### LISTED ENTRIES

────

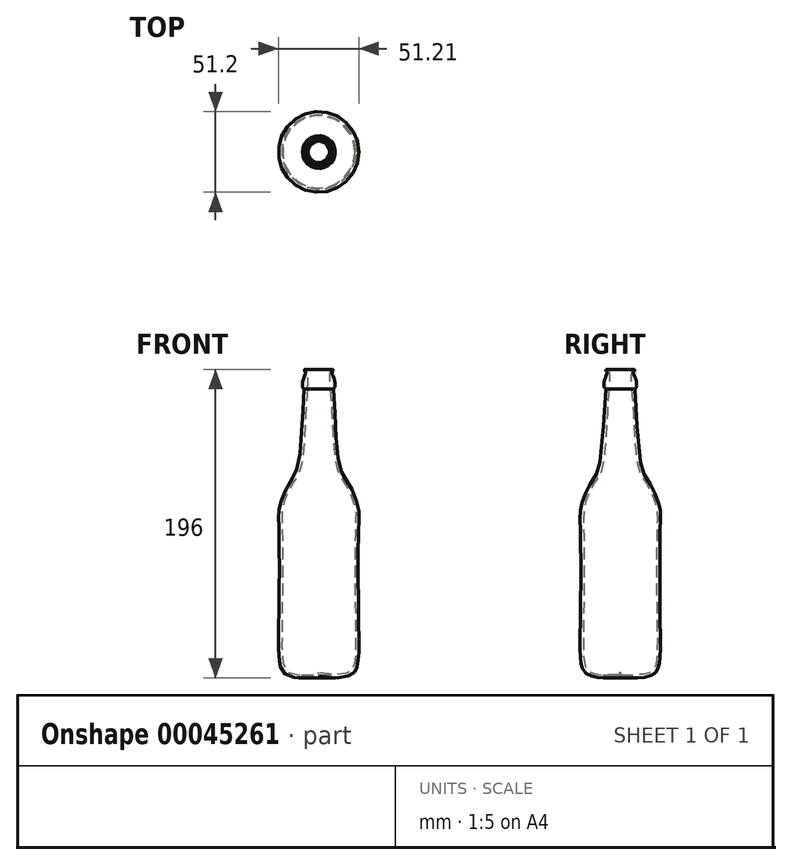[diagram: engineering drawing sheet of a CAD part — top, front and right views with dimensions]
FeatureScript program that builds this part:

────

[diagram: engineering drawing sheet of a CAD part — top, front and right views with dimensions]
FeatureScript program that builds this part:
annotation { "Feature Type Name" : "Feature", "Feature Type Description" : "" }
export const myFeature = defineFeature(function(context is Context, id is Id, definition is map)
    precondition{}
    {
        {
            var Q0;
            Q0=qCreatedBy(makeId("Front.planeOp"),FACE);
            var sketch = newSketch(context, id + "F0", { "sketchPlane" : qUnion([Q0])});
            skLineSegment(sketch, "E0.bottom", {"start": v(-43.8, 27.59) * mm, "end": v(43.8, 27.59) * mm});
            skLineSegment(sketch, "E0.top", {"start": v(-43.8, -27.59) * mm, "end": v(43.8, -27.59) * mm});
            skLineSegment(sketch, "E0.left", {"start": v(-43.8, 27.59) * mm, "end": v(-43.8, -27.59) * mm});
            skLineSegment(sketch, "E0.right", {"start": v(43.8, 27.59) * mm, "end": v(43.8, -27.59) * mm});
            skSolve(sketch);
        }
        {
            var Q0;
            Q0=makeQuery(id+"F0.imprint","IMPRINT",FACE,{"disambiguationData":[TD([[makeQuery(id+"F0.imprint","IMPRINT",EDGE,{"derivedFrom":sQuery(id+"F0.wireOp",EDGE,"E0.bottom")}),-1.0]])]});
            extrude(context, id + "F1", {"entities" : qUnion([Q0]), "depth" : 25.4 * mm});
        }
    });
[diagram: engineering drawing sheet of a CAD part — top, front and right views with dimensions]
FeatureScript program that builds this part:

────

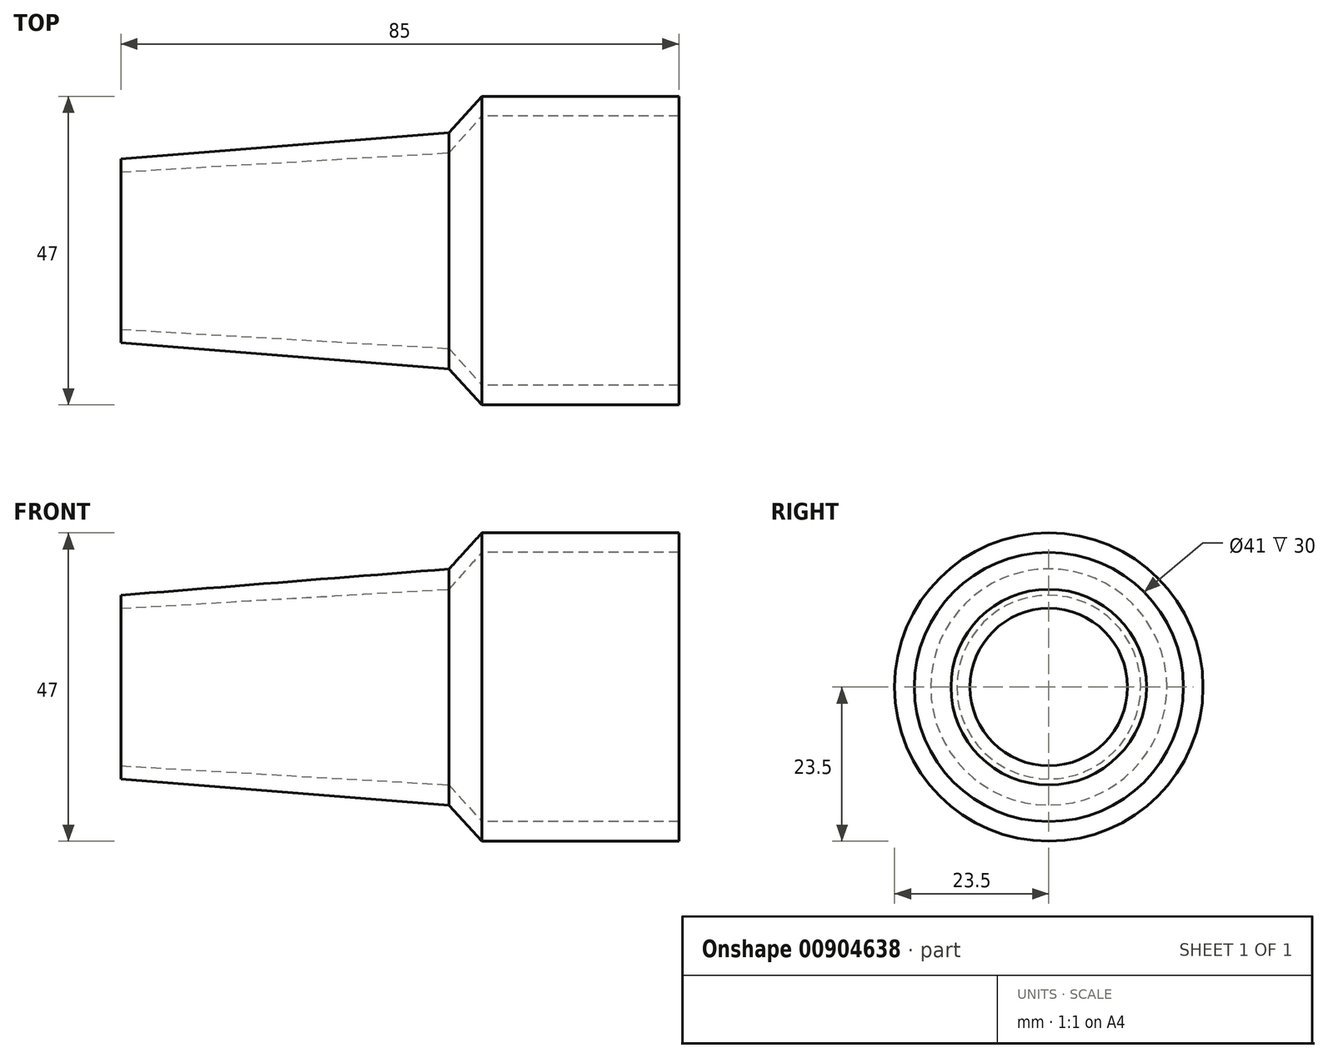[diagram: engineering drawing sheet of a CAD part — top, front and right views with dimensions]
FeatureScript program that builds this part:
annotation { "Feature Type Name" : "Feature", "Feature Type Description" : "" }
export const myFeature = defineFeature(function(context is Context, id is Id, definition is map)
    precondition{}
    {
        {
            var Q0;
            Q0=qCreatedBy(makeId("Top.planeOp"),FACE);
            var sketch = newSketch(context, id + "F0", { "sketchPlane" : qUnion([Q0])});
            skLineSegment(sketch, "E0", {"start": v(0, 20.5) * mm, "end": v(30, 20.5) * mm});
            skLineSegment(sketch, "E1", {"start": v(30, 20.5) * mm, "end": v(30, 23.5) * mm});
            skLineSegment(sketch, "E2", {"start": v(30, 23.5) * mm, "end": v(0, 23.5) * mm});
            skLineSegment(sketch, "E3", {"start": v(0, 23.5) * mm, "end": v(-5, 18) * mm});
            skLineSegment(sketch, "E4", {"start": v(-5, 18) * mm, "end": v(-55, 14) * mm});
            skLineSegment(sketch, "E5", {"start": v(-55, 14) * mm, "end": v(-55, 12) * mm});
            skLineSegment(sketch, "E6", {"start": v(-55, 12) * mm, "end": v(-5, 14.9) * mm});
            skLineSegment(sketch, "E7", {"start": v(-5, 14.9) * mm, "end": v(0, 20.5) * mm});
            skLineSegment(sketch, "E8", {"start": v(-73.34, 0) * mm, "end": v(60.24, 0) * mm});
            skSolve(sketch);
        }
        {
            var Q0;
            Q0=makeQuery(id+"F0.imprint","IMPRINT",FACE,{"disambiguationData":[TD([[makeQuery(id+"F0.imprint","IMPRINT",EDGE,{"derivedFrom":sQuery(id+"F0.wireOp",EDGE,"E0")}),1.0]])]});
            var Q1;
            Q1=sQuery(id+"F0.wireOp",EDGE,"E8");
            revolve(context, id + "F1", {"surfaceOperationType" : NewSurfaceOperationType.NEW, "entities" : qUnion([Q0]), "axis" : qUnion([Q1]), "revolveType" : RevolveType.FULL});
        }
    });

────

### PROBLEM TO SOLVE
Pick out and copy every line of the records above that contains the string "entities". Case counts when matching.

### EXERCISE RESPONSE
            extrude(context, id + "F1", {"entities" : qUnion([Q0]), "depth" : 25.4 * mm});
            revolve(context, id + "F1", {"surfaceOperationType" : NewSurfaceOperationType.NEW, "entities" : qUnion([Q0]), "axis" : qUnion([Q1]), "revolveType" : RevolveType.FULL});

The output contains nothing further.